A few weeks ago as Fred and I pulled into BJ’s on a Tuesday night for half-price wine, we watched a Yukon-sized car careen through the mall parking lot, pull in front of us as we turned into the restaurant, then come to a dead stop in front of the entrance to unload a clown car’s worth of passengers. I’d be lying if I said we waited calmly and patiently while people climbed out of the car, but we did wait. That was our only option, as the car was stopped in the middle of the road, blocking our only path to a parking space. (For the record, I’ll add that it was a hale and hearty bunch who climbed out; no little old ladies or little kids with broken legs in sight.)
Things took a turn for the worse when the backup lights came on and it seemed likely that the car was about to ram into us. That’s when Fred hit the horn. It wasn’t one of those cute little tap-tap honks that says, “Excuse me, I just wanted to make sure you knew I was here.” It was a long honk, the kind that calls the other driver names, the kind that continued beyond the point when the other driver saw us and decided not to back up.
The big, empty car realized we were there, pulled forward, and we all parked. As we headed into the restaurant, while I tried to avoid eye contact, the driver came toward us angrily and said, “I was going to stop!” There was some arm waving and head shaking, and somehow Fred managed not to respond in kind, and we all ended up in the restaurant. Fred and I hustled off to a table in the bar while our new friends waited to be seated.
(Right now, the team that needs to find a new name just scored two runs on a wild pitch, so I need to write more quickly. The Cubs are up 5-3, still two outs.)
I ordered an expensive glass of La Crema Pinot Noir since it was Tuesday and I was having the cherry chipotle salmon, and Fred and I were talking and having a nice evening. At some point after our drinks were served and before dinner came, the man from the parking lot appeared at our table.

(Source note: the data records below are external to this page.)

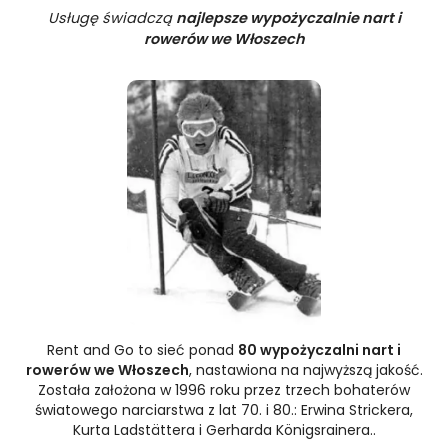
Usługę świadczą
najlepsze wypożyczalnie nart i
rowerów we Włoszech
Rent and Go to sieć ponad
80 wypożyczalni nart i
rowerów we Włoszech
, nastawiona na najwyższą jakość.
Została założona w 1996 roku przez trzech bohaterów
światowego narciarstwa z lat 70. i 80.: Erwina Strickera,
Kurta Ladstättera i Gerharda Königsrainera..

“I was out of line,” he said. “I would have reacted exactly like you did.” (I’m going to bet you didn’t see that coming, either.) Of course, that led to a pleasant exchange, we admitted our honking had been a little excessive, and the evening became brighter and warmer than it had been.
A little while later I was eating my salmon when our waiter came by with another glass of Pinot Noir. “This is from the folks at table 22,” he said. I went to the hostess stand to make sure I had the the right table, and then went over to talk to them.
The thing is, I had had a pretty hard day. Sometimes I struggle to leave my students’ problems at school. Sometimes the helplessness I feel about not being able to make someone’s life different than it is threatens to engulf me. I worry about the unknown, the news that might come in the next phone call.
That’s what I said to my new road rage friends at table 22. “That was so unnecessary,” I told them, “and so incredibly kind.” I told them it had been a hard day. I thanked them for reminding me that bad things can lead to good.
It was only later that I realized they had also reminded me that grace is real, that I’m not completely crazy for believing that good has an edge.
Right now (6-3 in the top of the seventh, less than a week out from the election), when everything is possible and everything could still go either way, that’s what I wanted to say.
Tomorrow morning I’m going to wake up and either be the same Cubs fan I’ve been since those wonderful summers right after college when I lived a quick train ride from Wrigley and rooted for the perpetual underdogs, or I’ll be some new kind of Cubs fan who cheers for a team that can actually win.
November 9th we’ll all wake up in a different world than the one we live in today. My road rage buddy made me a little more hopeful that, whatever world it is, we’ll figure out how to live in it.